What you should do:
Reproduce every line of text in the data below word for word, leaving out the pictures.

Supplied data:
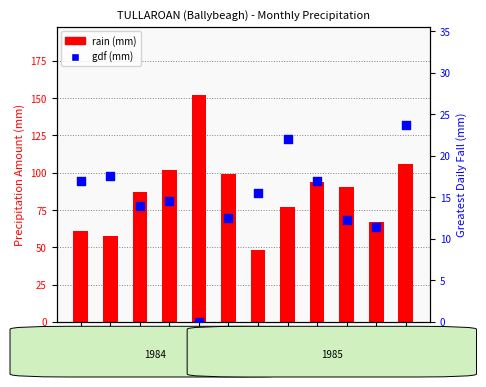

Which series has the largest Y range (max minus min)?

rain (mm)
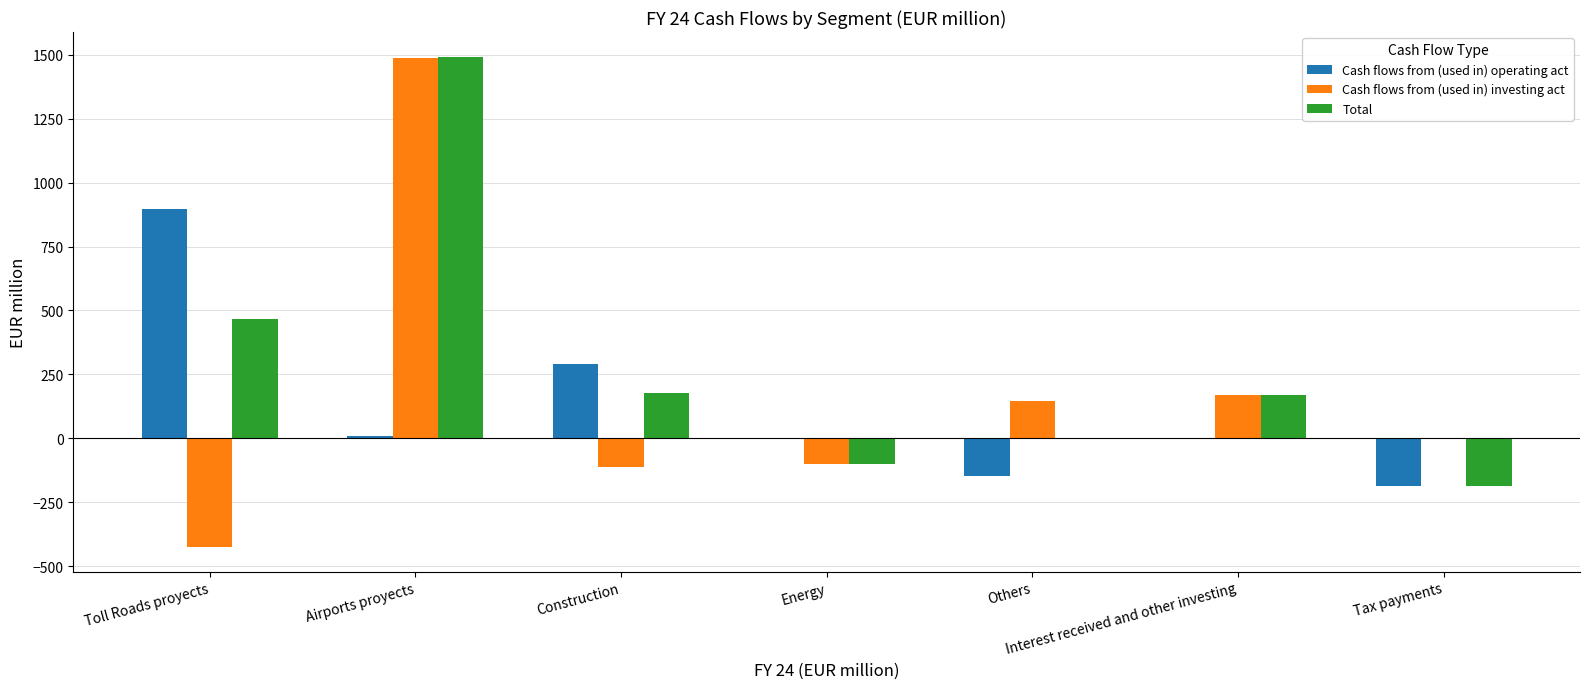

How many groups of bars are there?

7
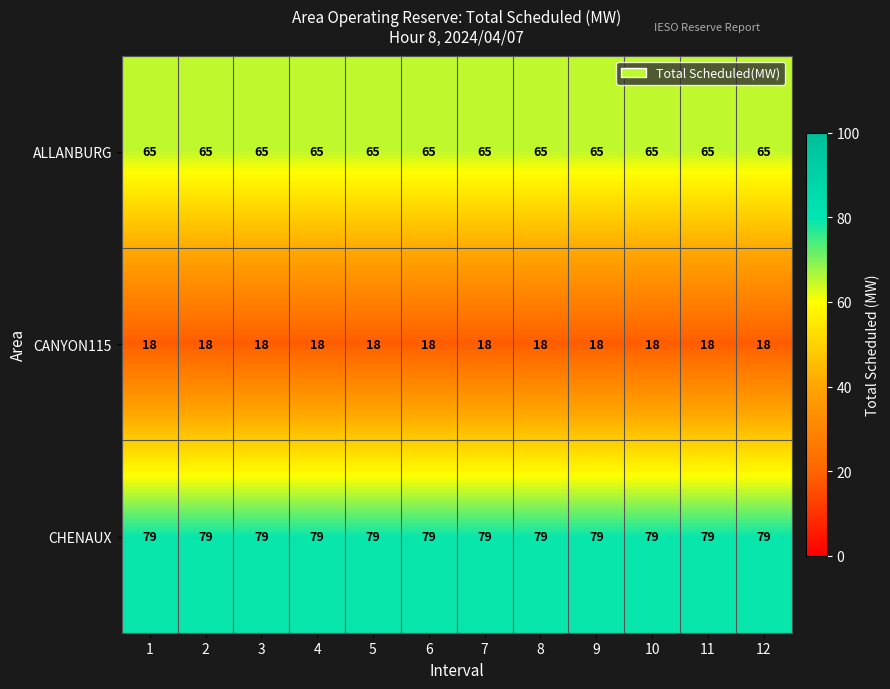

What is the maximum value for CHENAUX?

79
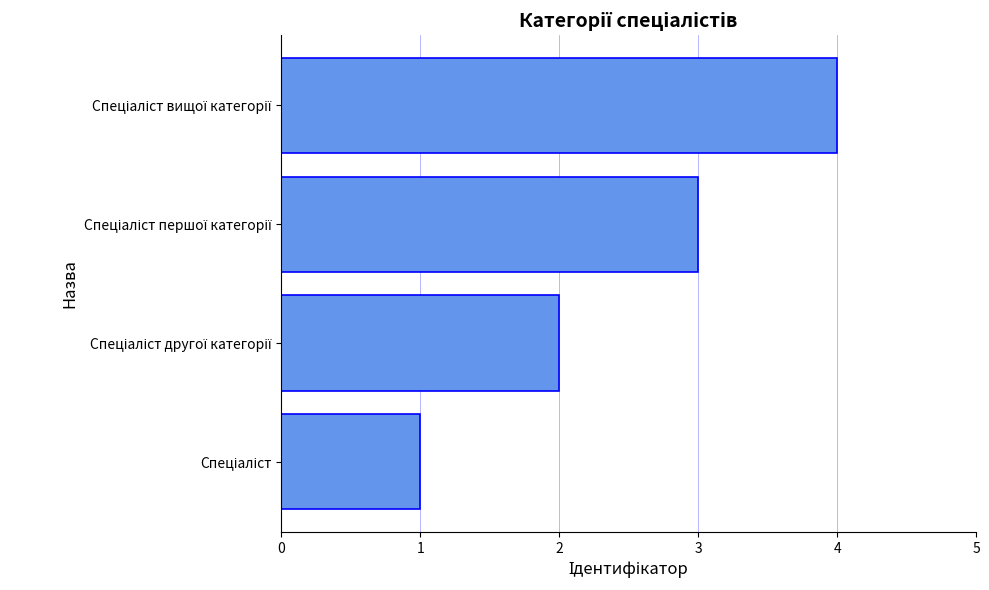

What is the sum of all values?

10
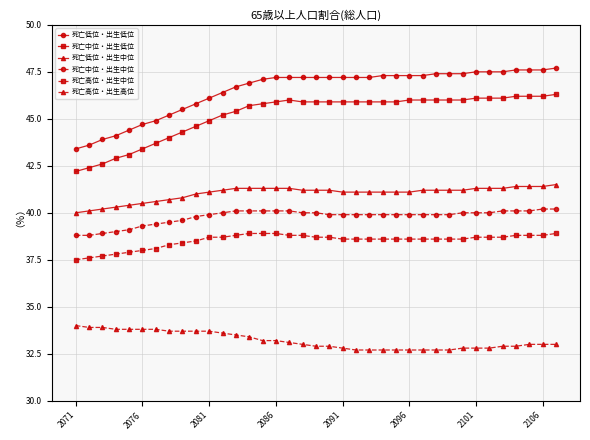

How many lines are shown in the chart?

6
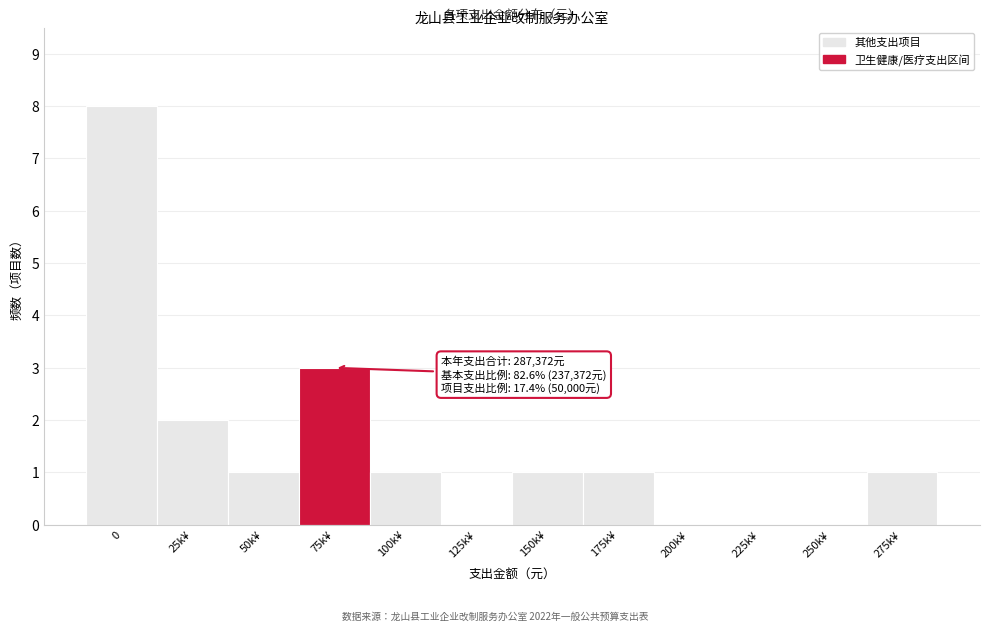

Reading right to left, extract all data points from this chart.

275k¥=1	250k¥=0	225k¥=0	200k¥=0	175k¥=1	150k¥=1	125k¥=0	100k¥=1	75k¥=3	50k¥=1	25k¥=2	0=8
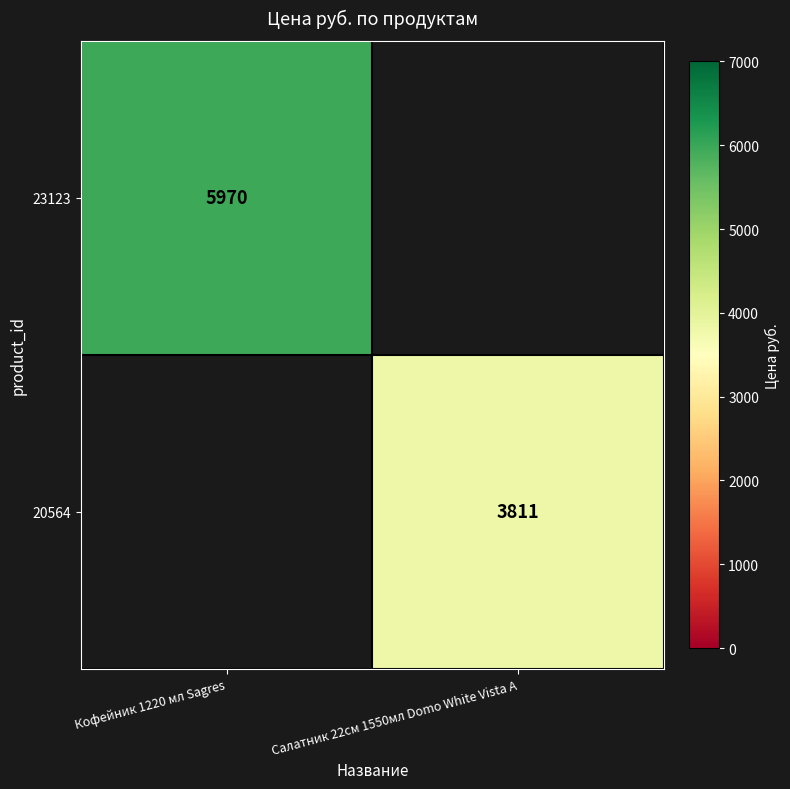

The 20564 series shows 1367.3 at Салатник 22см 1550мл Domo White Vista A. True or false?

False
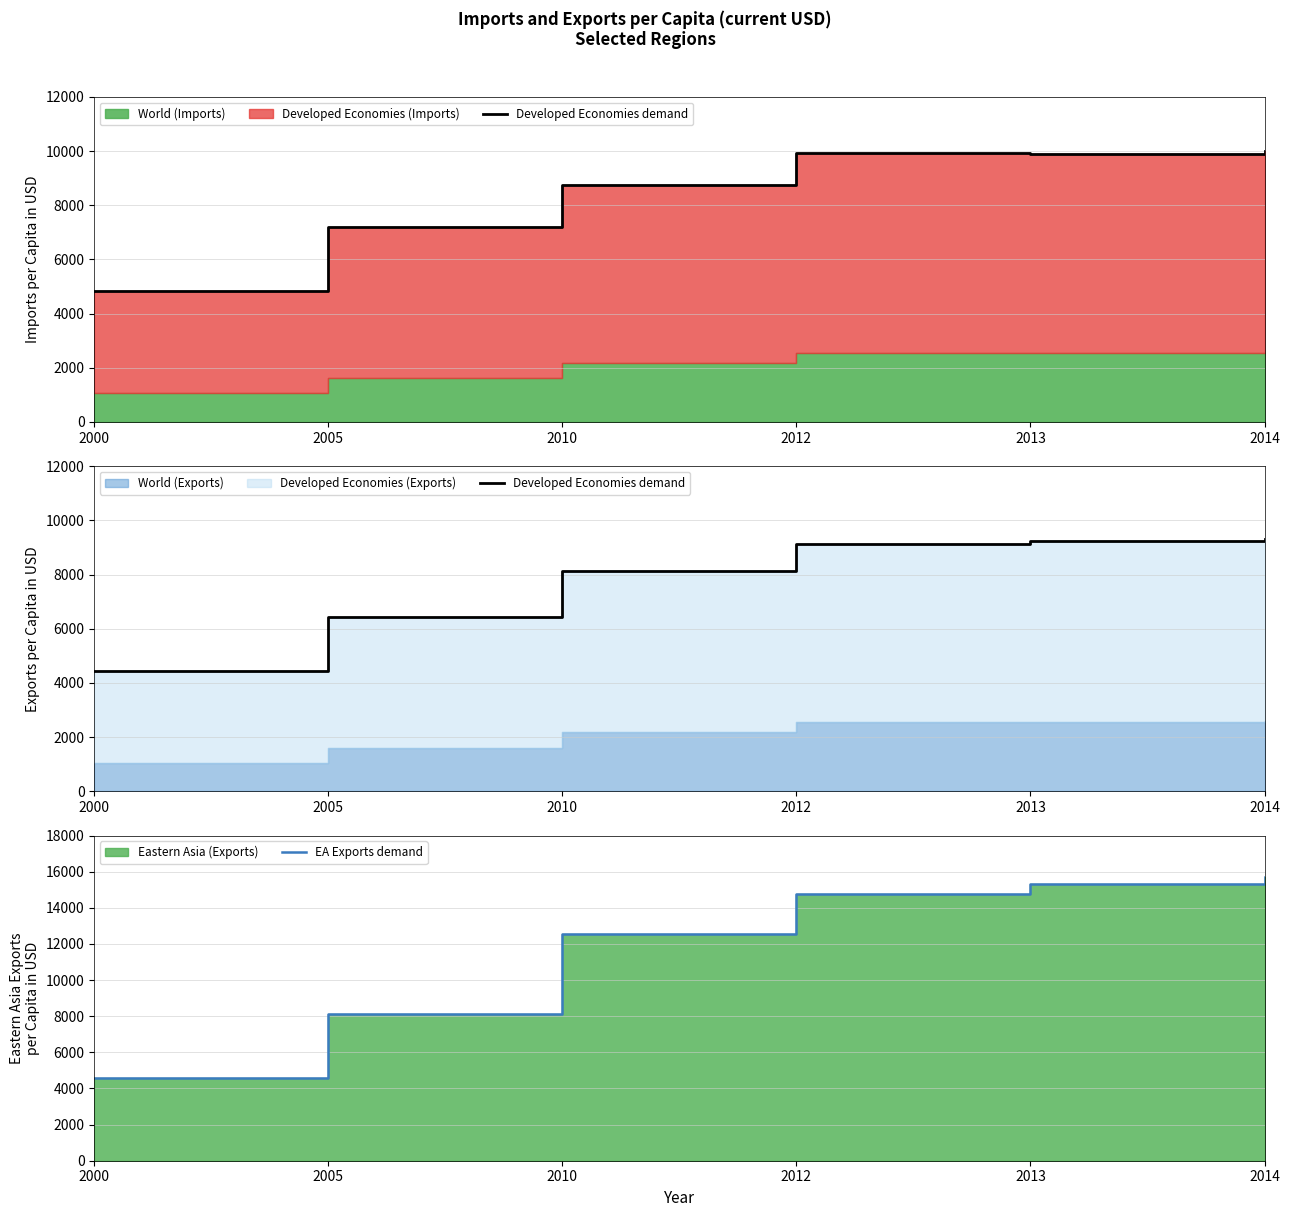

At which label is Developed Economies demand closest to 6883?

2005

Response below:
Which series has the largest Y range (max minus min)?

rain (mm)

How many groups of bars are there?

7

What is the maximum value for CHENAUX?

79

What is the sum of all values?

10

How many lines are shown in the chart?

6

Reading right to left, extract all data points from this chart.

275k¥=1	250k¥=0	225k¥=0	200k¥=0	175k¥=1	150k¥=1	125k¥=0	100k¥=1	75k¥=3	50k¥=1	25k¥=2	0=8

The 20564 series shows 1367.3 at Салатник 22см 1550мл Domo White Vista A. True or false?

False

At which label is Developed Economies demand closest to 6883?

2005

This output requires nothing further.